Determining if Estrogen is Protective Against Degenerative Changes in Blood Vessel Walls
Aydin Arici, M.D.,Professor of Obstetrics and Gynecology
Coronary artery disease (CAD) is a major contributor to making cardiovascular disease the leading cause of death among women. The decline of estrogen in women is associated with increased CAD, yet the underlying mechanisms through which estrogen may be a protective factor against CAD is unknown. Dr. Arici’s study examined whether estrogen has a protective effect against degenerative changes in blood vessel walls by inhibiting a protein that recruits damage to artery walls.

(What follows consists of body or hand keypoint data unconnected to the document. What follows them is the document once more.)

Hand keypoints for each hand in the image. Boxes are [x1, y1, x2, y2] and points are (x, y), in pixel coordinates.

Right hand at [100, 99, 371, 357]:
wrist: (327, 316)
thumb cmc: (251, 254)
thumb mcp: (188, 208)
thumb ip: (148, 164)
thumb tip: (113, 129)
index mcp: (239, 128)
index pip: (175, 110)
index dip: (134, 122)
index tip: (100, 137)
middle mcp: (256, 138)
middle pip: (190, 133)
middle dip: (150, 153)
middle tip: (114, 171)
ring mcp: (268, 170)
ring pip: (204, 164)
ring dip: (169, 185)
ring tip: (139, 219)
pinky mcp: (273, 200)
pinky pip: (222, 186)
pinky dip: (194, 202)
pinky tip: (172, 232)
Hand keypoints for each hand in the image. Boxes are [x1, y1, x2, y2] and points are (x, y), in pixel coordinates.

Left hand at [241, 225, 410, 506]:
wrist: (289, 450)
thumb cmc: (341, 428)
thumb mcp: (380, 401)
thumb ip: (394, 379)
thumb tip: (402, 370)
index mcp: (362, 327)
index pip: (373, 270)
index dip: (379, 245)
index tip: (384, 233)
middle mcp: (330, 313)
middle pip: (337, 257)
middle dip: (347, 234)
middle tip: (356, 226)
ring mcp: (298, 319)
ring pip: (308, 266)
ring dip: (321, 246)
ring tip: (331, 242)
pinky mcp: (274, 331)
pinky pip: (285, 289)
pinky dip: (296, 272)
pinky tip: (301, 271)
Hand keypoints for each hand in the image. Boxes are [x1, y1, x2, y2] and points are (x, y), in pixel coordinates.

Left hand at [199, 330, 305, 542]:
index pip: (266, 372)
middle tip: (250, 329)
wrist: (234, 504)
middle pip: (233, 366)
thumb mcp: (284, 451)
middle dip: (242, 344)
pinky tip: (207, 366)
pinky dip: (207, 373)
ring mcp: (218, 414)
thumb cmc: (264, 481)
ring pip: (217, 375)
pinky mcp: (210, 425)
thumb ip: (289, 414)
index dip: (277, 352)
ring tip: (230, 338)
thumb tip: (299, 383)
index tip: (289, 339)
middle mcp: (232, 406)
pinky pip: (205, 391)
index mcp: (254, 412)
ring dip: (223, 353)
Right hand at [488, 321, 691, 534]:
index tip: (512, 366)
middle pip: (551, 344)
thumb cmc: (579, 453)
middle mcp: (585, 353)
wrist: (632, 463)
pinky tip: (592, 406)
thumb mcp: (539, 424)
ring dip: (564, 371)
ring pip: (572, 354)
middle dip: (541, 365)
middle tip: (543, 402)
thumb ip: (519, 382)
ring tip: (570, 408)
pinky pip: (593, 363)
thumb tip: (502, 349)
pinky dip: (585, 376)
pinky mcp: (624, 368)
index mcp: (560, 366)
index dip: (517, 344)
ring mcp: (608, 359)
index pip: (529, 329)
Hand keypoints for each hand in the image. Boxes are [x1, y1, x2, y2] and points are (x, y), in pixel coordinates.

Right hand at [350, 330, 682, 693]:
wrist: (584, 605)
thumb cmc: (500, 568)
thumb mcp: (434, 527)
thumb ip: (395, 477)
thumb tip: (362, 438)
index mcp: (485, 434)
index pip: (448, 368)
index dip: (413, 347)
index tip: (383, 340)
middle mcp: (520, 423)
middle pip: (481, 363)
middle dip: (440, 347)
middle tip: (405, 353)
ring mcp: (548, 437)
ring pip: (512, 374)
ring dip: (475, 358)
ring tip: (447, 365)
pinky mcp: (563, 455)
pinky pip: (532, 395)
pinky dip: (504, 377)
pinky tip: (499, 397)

Highlighted Study Findings
One way in which estrogen seems to have a protective effect against degenerative changes in blood vessel walls is by inhibiting a protein that recruits damage to the walls of arteries. Among the earliest recognizable events in atherosclerosis (hardening of the arteries) are a build-up of plaque in the arterial wall and an increased influx of macrophages (which initially serve a disease-fighting positive role). Recent data indicate that a specific protein, known as monocyte chemotactic protein-1 (MCP-1), may act to recruit macrophages to the artery wall in numbers that begin to play an adverse role. Dr. Arici studied the impact of estrogen on MCP-1 using a mouse model. The results of this study suggest that one way in which estrogen seems to have a protective effect against degenerative changes in blood vessel walls is by inhibiting MCP-1. This finding provides specific insights into the mechanisms of estrogen’s action. Better understanding of the selective molecular mechanisms of estrogen’s action is necessary for the development of improved estrogenic substances which preferentially affect certain tissues, such as heart, rather than others, such as breast. These new agents are necessary provide more targeted interventions for women and thus provide a major benefit to their health.